- ¿Dónde vas?

- Por ahí

- Un poco lejos, ¿no

Cara de acelga, 1987

Ha dejado escrito Enrique Vila-Matas en su libro El viaje vertical (Anagrama, 1999) que viajar es «un clima, un estar a solas, un estado discretísimo de melancolía y soledad». Con este punto de partida me gustaría invitarle a usted, lector, a reflexionar sobre si hoy día todavía puede existir alguna diferencia entre un viajero y un turista.

Gracias al abaratamiento del precio de los viajes, en los últimos años se ha producido un exponencial aumento de personas que viajan. A ello se une que la televisión, internet y las redes sociales han posibilitado conocer de cerca cómo es cualquier lugar del mundo a través de una pantalla.

Hasta comienzos del siglo XX determinados monumentos como el Taj Mahal, la Acrópolis o la Alhambra formaban parte del imaginario colectivo de los países más avanzados. Rodeados de una cierta leyenda, sólo un grupo de privilegiados los visitaban y, a veces, escribían sobre ellos. Desde mediados del siglo XVI hasta que se generalizaron los trenes en Europa a mediados del siglo XIX fue costumbre entre las élites europeas sobre todo inglesas llevar a cabo el llamado Grand Tour; un viaje de varios meses de duración que atravesando el centro de Europa llegaba hasta Italia y Grecia y que en algunos casos incluía una muy atrasada España. Destinos que quedaron reflejados en libros como Una habitación con vistas, de E. M. Forster; La biblia en España, de George Borrow o La historia de San Michele, de Alex Munthe.

Existe una idea preconcebida de que viajero es algo positivo porque se asocia con viajar por lugares desconocidos, a la aventura. En cambio, ser un turista significa formar parte de la marabunta, de grupos que inundan las ciudades precedidos por un guía con un banderín o que son llevados en masa a hoteles de Punta Cana aislados de la población local.

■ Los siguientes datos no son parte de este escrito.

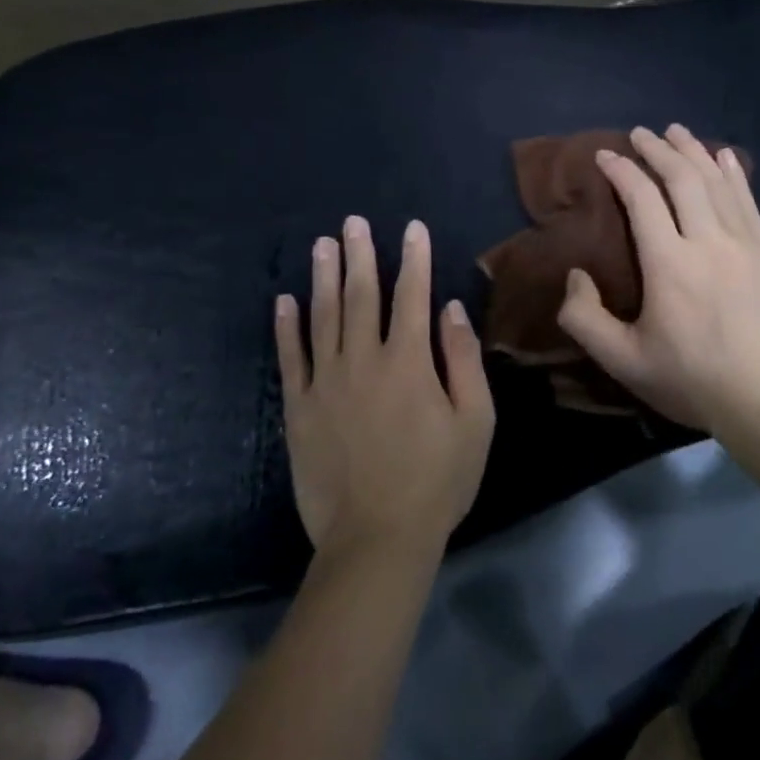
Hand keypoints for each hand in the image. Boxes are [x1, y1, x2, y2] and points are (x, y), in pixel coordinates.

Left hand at [275, 216, 494, 564]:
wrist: (377, 537)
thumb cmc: (437, 481)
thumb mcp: (475, 422)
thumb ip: (464, 361)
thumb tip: (451, 310)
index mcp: (409, 363)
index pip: (412, 297)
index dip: (414, 259)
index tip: (412, 228)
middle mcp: (363, 361)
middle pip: (361, 296)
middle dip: (361, 255)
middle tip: (353, 222)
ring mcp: (325, 383)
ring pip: (323, 317)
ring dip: (323, 277)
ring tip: (322, 245)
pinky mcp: (298, 408)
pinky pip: (290, 358)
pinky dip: (286, 327)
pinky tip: (284, 300)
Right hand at [556, 125, 759, 439]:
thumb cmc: (695, 381)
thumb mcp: (624, 362)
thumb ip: (585, 320)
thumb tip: (575, 276)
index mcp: (669, 264)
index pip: (641, 199)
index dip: (621, 171)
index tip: (605, 155)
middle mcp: (709, 241)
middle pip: (682, 178)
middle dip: (658, 150)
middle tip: (641, 133)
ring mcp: (748, 243)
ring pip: (718, 182)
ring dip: (695, 151)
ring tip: (678, 132)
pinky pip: (749, 200)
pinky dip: (733, 173)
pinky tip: (725, 157)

Los que tenemos cierta edad recordamos que la moda del Caribe comenzó en España a finales de los años 90 con aquel famoso anuncio televisivo que nos avisaba de que Curro se iba al Caribe.

Si la literatura de viajes actual no tiene nada que ver con la que se hacía hace 30 o 40 años, resulta lógico pensar que la forma de viajar también haya cambiado. Si admitimos como cierta la distinción entre viajero y turista así como el carácter negativo que tiene el concepto de turista y que, por tanto, todos queramos ser viajeros, nos queda tratar de definir la fina línea que separa ambos conceptos para saber si somos una cosa u otra o si, lo más habitual, en algún momento de nuestras vidas los hemos alternado.

Dijo Ryszard Kapu ci ski que viajar no es otra cosa que querer saber cómo viven las personas que se encuentran al otro lado de una montaña. Desde que el historiador griego Heródoto sentó las bases de la geografía y de la historia documentadas en los viajes hace casi 2.500 años, ha existido siempre la tendencia de algunas personas de querer saber cómo viven los demás, sus costumbres, sus sueños y anhelos. Pero también, y esta creo que es una de las diferencias entre un viajero y turista, la necesidad de dejarlo todo atrás como una prueba a uno mismo. Si en nuestras ciudades y en nuestro entorno (lo que ahora se llama zona de confort) estamos rodeados de personas que nos conocen la vida suele resultar fácil. En cambio cuando viajamos por un país extranjero donde no importamos a nadie ni nadie nos conoce nos demostramos a nosotros mismos de qué pasta estamos hechos.

Recuerdo a un directivo de una conocida empresa alicantina al que no le gustaba salir de su pueblo que un día fue a visitar una de sus sucursales en Vigo. Lo primero que hizo cuando llegó fue quejarse amargamente de que en su pueblo era Dios pero que fuera de allí nadie le hacía caso. Viajar, sobre todo solo, te convierte en un ser anónimo que tiene que depender de sí mismo para evitar ser engañado con pequeños timos inevitable en ocasiones, encontrar algún transporte y comer y dormir en lugares donde nadie habla una sola palabra de inglés.

Pero lo que diferencia sobre todo a un turista de un viajero es la actitud. Un turista es aquel que viaja en grupo, no tiene ninguna comunicación con la población local del país que visita y desde que llega está deseando volver a su ciudad. Un viajero, por el contrario, utiliza el transporte público del país que recorre, se hospeda en hostales del centro de las ciudades y no tiene problema alguno en relacionarse con la población local. Sabe que viajar, en ocasiones, es difícil pero la necesidad de ir más allá lo inunda todo. Cuando regresa a su ciudad su mente continúa durante unos días más en el país donde estuvo y en el que a pesar de las dificultades ha sido inmensamente feliz. La escritora Annemarie Schwarzenbach lo llamó el rígido dolor de la despedida.